An investigation report should be prepared in accordance with Contaminated Land Management Guidelines No. 1: Reporting on Contaminated Sites in New Zealand (Revised 2011) (Ministry for the Environment, 2001). Data generated during a site investigation should be collated and presented in a logical form to enable the information to be assessed. Data are generated at different stages of the investigation and include information collated from the desk research, site walkover study, field screening, field observations, chain of custody documentation and analytical results.
Data from the site history research – which may include old site layout plans, photographs, material safety data sheets and permits – should be included in the report. Analytical data should be tabulated using the appropriate number of significant figures, and laboratory certificates of analysis must be appended. Analytical results can be presented on a site plan to indicate sample locations, numbers and depths for different concentration ranges in different colours.
Concentration contours for specific sample depths can be useful to show plumes, but use these with caution in areas where a small number of sample locations are used and they may be misleading. Uncertainty in contouring is usually identified by using broken contour lines.
Data generated from a site investigation should be related to the conceptual site model for the site, to see if the information makes sense in relation to the anticipated model conditions. The information should be assessed in the context of the model to determine the location, extent, trends and likely movement of the contamination through the soil profile. Analytical and field results should enable the conceptual site model to be refined, and issues relating to source, pathway and target identified and assessed.
The assessment of site data requires a review of all sources of information, including the conceptual site model and field and analytical results, and consideration of the site's use and intended uses. When interpreting the soil analytical results, the uncertainty in the data and any limitations in the sampling and analytical method must be understood.
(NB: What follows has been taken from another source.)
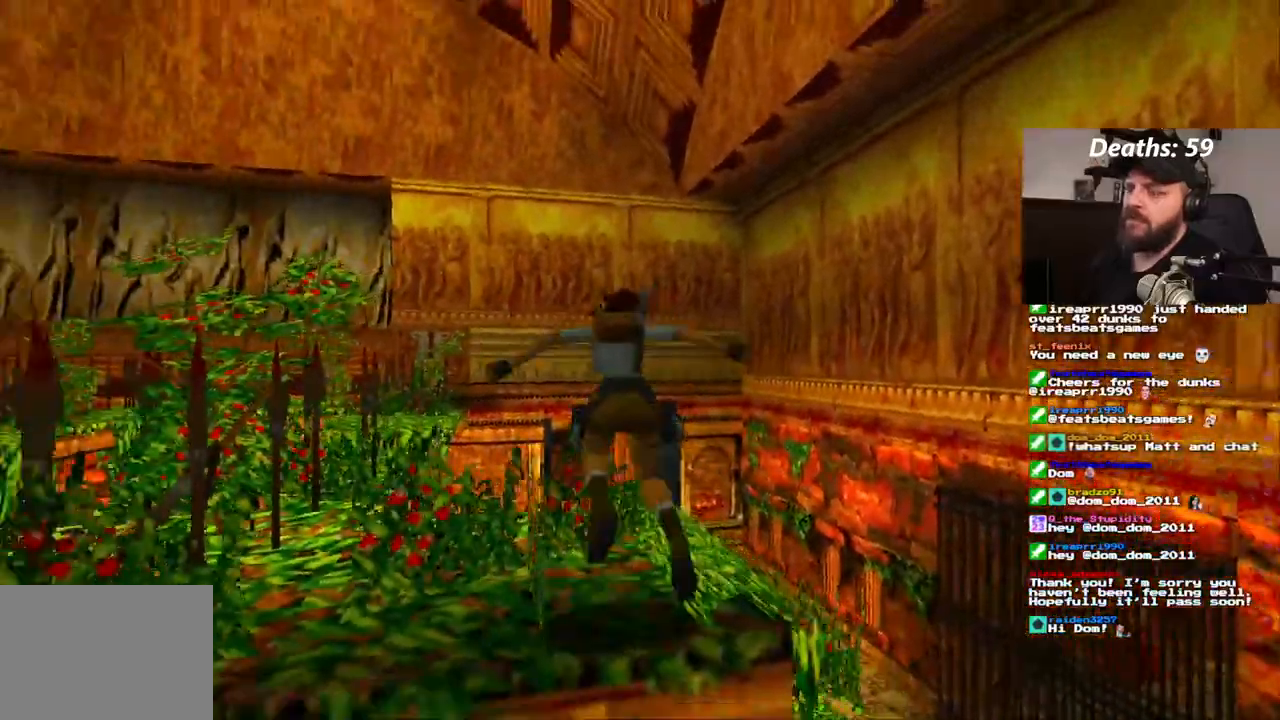
{"dt_ms": 500, "buttons": ["CROSS"], "left_stick": "center", "right_stick": "center"}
Data are often assessed by comparing results with guideline values as an initial screen of the data. The appropriateness of the values in the context of the site, exposure pathways and analyses must be considered. (Further information on the use of guidelines is provided in section 5.3.)
Professional judgement must be exercised if averaged concentrations are being used for comparison against guidelines. Averages must be used in the context of the exposure pathways, and in some instances may not be appropriate because they can 'hide' hot spot information. (Further details on statistical summaries are provided in section 5.4.1.)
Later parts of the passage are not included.